Entre o final do século XIX e as primeiras décadas do século XX, quando o acesso ao litoral ainda exigia longas travessias em estradas de areia e carretas de boi, foi a família Mostardeiro — tradicional elite comercial de origem açoriana — que figurou entre os primeiros veranistas a erguer chalés e povoar o balneário. A busca pelos "banhos de mar curativos" e o amor àquele refúgio à beira-mar transformaram o apelido da família na artéria mais famosa da praia: a Avenida Mostardeiro. Mais do que um endereço, a rua tornou-se o eixo social, o coração comercial e o símbolo vivo por onde gerações de gaúchos caminharam rumo às ondas.

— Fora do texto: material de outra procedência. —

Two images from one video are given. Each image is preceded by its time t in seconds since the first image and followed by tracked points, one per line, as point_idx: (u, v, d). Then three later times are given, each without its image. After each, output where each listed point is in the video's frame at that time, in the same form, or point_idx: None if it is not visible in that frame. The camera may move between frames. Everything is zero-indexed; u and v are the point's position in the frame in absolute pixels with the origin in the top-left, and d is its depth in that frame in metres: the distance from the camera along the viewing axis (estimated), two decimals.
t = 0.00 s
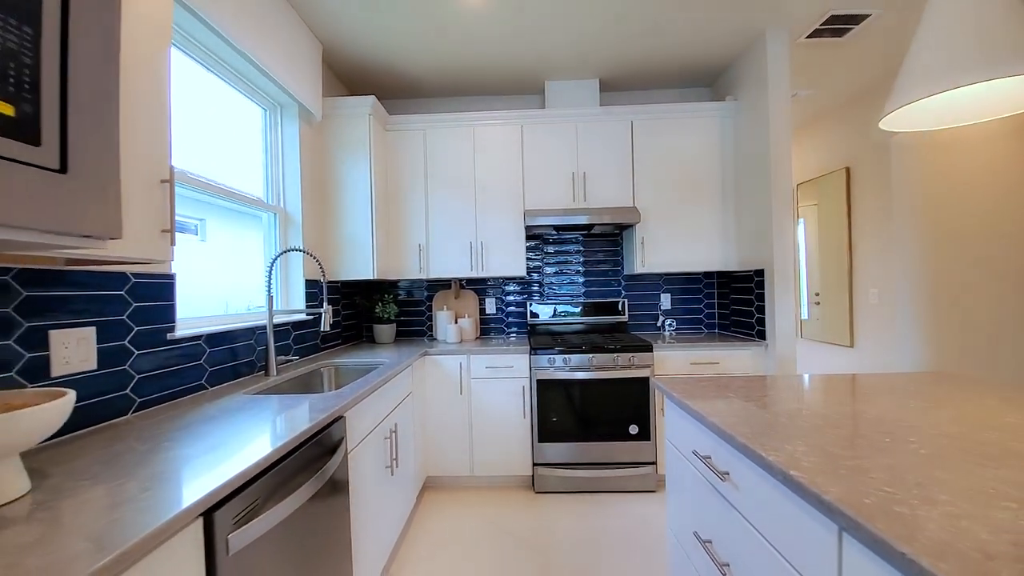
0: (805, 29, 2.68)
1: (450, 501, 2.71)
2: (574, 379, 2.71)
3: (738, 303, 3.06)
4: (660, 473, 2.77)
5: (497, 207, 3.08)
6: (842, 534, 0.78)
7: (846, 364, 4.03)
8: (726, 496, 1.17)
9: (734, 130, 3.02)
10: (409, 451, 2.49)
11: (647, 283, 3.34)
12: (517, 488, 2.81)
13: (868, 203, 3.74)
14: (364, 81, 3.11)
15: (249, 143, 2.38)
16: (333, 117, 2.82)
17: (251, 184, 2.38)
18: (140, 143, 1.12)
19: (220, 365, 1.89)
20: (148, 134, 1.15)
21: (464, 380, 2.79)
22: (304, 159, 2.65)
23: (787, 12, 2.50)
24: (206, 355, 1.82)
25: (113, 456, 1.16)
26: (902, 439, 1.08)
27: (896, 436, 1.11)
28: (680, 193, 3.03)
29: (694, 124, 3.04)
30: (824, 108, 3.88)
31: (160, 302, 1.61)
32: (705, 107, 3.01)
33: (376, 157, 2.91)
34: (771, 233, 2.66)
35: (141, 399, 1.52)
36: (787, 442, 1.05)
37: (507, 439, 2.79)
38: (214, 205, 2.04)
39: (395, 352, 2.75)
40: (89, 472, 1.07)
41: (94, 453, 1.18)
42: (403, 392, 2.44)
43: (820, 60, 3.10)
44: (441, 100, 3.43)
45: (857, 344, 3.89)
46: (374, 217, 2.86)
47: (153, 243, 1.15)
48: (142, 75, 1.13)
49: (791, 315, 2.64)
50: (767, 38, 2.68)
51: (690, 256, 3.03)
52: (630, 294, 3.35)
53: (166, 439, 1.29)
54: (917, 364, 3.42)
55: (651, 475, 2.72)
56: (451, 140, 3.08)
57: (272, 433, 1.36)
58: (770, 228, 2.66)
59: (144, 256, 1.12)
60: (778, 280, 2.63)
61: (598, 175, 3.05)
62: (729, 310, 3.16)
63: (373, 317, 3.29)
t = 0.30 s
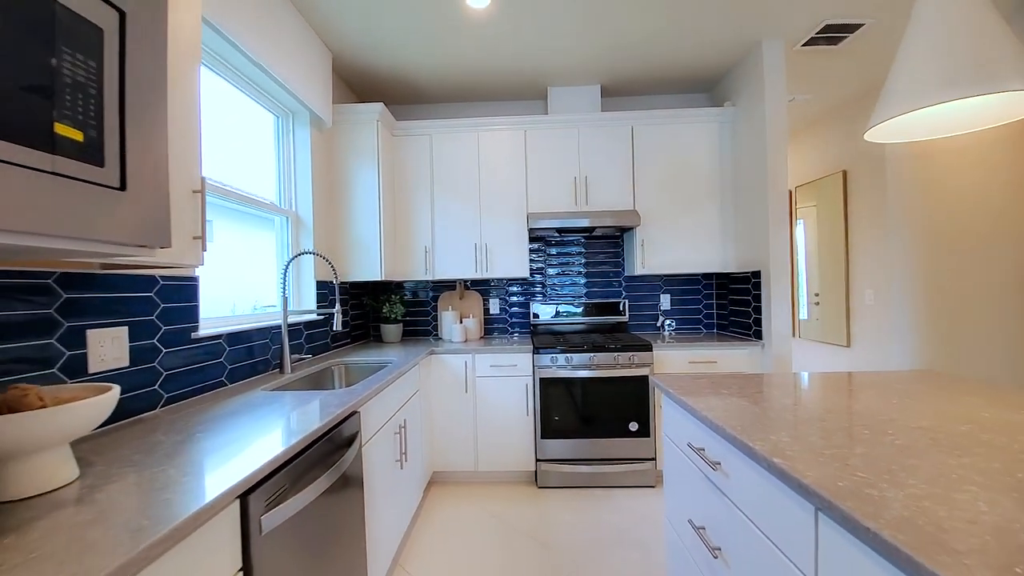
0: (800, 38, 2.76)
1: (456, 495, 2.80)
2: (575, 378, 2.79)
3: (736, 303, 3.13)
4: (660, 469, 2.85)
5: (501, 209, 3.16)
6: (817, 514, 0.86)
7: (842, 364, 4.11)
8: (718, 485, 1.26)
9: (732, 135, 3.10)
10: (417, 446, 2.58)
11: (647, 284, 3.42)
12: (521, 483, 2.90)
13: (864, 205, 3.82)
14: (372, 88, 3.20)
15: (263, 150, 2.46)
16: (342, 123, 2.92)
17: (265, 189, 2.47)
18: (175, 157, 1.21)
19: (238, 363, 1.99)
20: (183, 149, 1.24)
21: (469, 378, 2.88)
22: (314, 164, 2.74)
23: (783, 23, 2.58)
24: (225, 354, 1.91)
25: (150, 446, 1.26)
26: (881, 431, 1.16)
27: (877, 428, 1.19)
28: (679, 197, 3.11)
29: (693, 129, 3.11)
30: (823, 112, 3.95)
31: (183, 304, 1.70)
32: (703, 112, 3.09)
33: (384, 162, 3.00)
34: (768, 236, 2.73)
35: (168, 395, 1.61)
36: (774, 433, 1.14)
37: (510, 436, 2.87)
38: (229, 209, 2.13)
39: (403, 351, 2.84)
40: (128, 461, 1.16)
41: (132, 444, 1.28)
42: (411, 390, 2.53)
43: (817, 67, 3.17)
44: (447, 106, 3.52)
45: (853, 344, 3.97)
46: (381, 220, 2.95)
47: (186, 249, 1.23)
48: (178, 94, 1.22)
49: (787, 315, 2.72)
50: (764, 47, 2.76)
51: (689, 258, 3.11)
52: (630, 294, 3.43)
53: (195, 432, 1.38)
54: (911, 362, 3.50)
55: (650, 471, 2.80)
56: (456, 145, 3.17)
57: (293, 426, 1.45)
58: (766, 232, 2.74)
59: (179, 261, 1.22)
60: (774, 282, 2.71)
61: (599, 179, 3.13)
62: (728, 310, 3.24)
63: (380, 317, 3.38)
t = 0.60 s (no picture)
0: (796, 43, 2.82)
1: (460, 490, 2.88)
2: (576, 376, 2.87)
3: (734, 303, 3.20)
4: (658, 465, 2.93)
5: (504, 211, 3.24)
6: (797, 499, 0.93)
7: (838, 363, 4.19)
8: (711, 476, 1.33)
9: (730, 138, 3.17)
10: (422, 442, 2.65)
11: (647, 284, 3.49)
12: (523, 479, 2.98)
13: (860, 207, 3.89)
14: (378, 93, 3.28)
15: (274, 155, 2.54)
16: (349, 128, 2.99)
17: (275, 193, 2.55)
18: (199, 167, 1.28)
19: (252, 362, 2.07)
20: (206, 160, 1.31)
21: (472, 376, 2.95)
22: (322, 168, 2.82)
23: (779, 29, 2.65)
24: (240, 353, 1.99)
25: (175, 439, 1.34)
26: (863, 424, 1.24)
27: (860, 422, 1.26)
28: (678, 199, 3.18)
29: (691, 133, 3.18)
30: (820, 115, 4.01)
31: (201, 305, 1.78)
32: (702, 116, 3.15)
33: (390, 166, 3.08)
34: (765, 237, 2.80)
35: (188, 391, 1.69)
36: (762, 426, 1.21)
37: (513, 433, 2.95)
38: (242, 214, 2.21)
39: (408, 350, 2.92)
40: (157, 453, 1.24)
41: (158, 437, 1.36)
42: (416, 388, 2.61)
43: (813, 72, 3.24)
44: (450, 110, 3.59)
45: (850, 343, 4.03)
46: (387, 223, 3.03)
47: (210, 254, 1.31)
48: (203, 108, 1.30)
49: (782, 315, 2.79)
50: (760, 52, 2.83)
51: (687, 259, 3.18)
52: (630, 295, 3.50)
53: (217, 426, 1.46)
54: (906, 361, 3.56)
55: (649, 467, 2.88)
56: (459, 149, 3.24)
57: (307, 420, 1.53)
58: (763, 234, 2.81)
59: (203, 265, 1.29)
60: (770, 283, 2.79)
61: (599, 182, 3.20)
62: (726, 310, 3.31)
63: (386, 317, 3.46)
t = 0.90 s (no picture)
0: (793, 47, 2.86)
1: (462, 487, 2.93)
2: (576, 376, 2.92)
3: (732, 304, 3.24)
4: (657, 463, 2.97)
5: (505, 213, 3.29)
6: (783, 493, 0.98)
7: (837, 362, 4.23)
8: (704, 472, 1.38)
9: (728, 141, 3.21)
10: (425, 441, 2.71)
11: (647, 285, 3.53)
12: (524, 477, 3.03)
13: (858, 208, 3.92)
14: (380, 97, 3.33)
15: (279, 160, 2.59)
16: (353, 132, 3.05)
17: (281, 197, 2.60)
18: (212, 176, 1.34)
19: (259, 362, 2.12)
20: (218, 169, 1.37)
21: (474, 376, 3.01)
22: (327, 172, 2.87)
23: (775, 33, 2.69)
24: (248, 353, 2.05)
25: (188, 436, 1.40)
26: (851, 422, 1.28)
27: (848, 420, 1.30)
28: (676, 201, 3.23)
29: (690, 136, 3.22)
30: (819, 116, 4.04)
31: (211, 307, 1.84)
32: (700, 120, 3.20)
33: (392, 169, 3.13)
34: (762, 239, 2.84)
35: (199, 391, 1.75)
36: (753, 424, 1.26)
37: (514, 431, 3.00)
38: (250, 217, 2.26)
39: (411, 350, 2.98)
40: (171, 450, 1.30)
41: (172, 435, 1.42)
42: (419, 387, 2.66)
43: (810, 75, 3.27)
44: (451, 113, 3.64)
45: (848, 343, 4.07)
46: (390, 225, 3.08)
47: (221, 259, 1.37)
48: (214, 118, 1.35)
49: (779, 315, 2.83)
50: (757, 56, 2.87)
51: (686, 260, 3.22)
52: (629, 295, 3.55)
53: (227, 424, 1.52)
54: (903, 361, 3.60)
55: (648, 465, 2.92)
56: (460, 152, 3.29)
57: (313, 419, 1.59)
58: (760, 235, 2.85)
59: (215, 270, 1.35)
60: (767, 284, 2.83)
61: (599, 184, 3.25)
62: (725, 310, 3.35)
63: (389, 317, 3.52)
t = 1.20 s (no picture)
0: (793, 49, 2.86)
1: (464, 488, 2.96)
2: (576, 377, 2.94)
3: (733, 305, 3.25)
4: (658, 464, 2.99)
5: (506, 216, 3.31)
6: (773, 498, 1.00)
7: (839, 363, 4.23)
8: (699, 476, 1.40)
9: (728, 143, 3.21)
10: (427, 442, 2.74)
11: (648, 286, 3.55)
12: (525, 477, 3.05)
13: (860, 209, 3.92)
14: (382, 101, 3.36)
15: (283, 165, 2.63)
16: (355, 136, 3.08)
17: (285, 201, 2.64)
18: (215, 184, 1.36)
19: (263, 365, 2.16)
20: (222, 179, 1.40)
21: (475, 377, 3.03)
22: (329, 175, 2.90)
23: (774, 36, 2.69)
24: (252, 356, 2.08)
25: (193, 440, 1.43)
26: (844, 428, 1.29)
27: (842, 426, 1.32)
28: (677, 203, 3.23)
29: (690, 138, 3.23)
30: (820, 118, 4.03)
31: (215, 312, 1.87)
32: (700, 122, 3.20)
33: (394, 172, 3.16)
34: (762, 241, 2.84)
35: (204, 394, 1.79)
36: (747, 429, 1.27)
37: (515, 432, 3.03)
38: (253, 222, 2.29)
39: (413, 352, 3.01)
40: (177, 453, 1.33)
41: (178, 438, 1.45)
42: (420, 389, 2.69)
43: (811, 77, 3.27)
44: (453, 116, 3.66)
45: (851, 344, 4.07)
46: (392, 228, 3.11)
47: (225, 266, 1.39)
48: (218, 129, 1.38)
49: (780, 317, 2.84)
50: (757, 59, 2.87)
51: (686, 262, 3.23)
52: (630, 297, 3.56)
53: (231, 428, 1.55)
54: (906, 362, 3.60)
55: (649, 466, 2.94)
56: (462, 155, 3.32)
57: (315, 422, 1.61)
58: (760, 238, 2.86)
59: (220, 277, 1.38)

Para além da nostalgia impressa na avenida, no calçadão, nas guaritas de salvamento e na imensidão do horizonte costeiro, Cidreira hoje se revela sob uma nova luz. A força imponente e a beleza preservada dos Lençóis Cidreirenses mostram como a tradição e as transformações da natureza conversam no mesmo cenário. Manter essas lembranças vivas é celebrar o pertencimento e manter aceso o afeto pelas nossas raízes.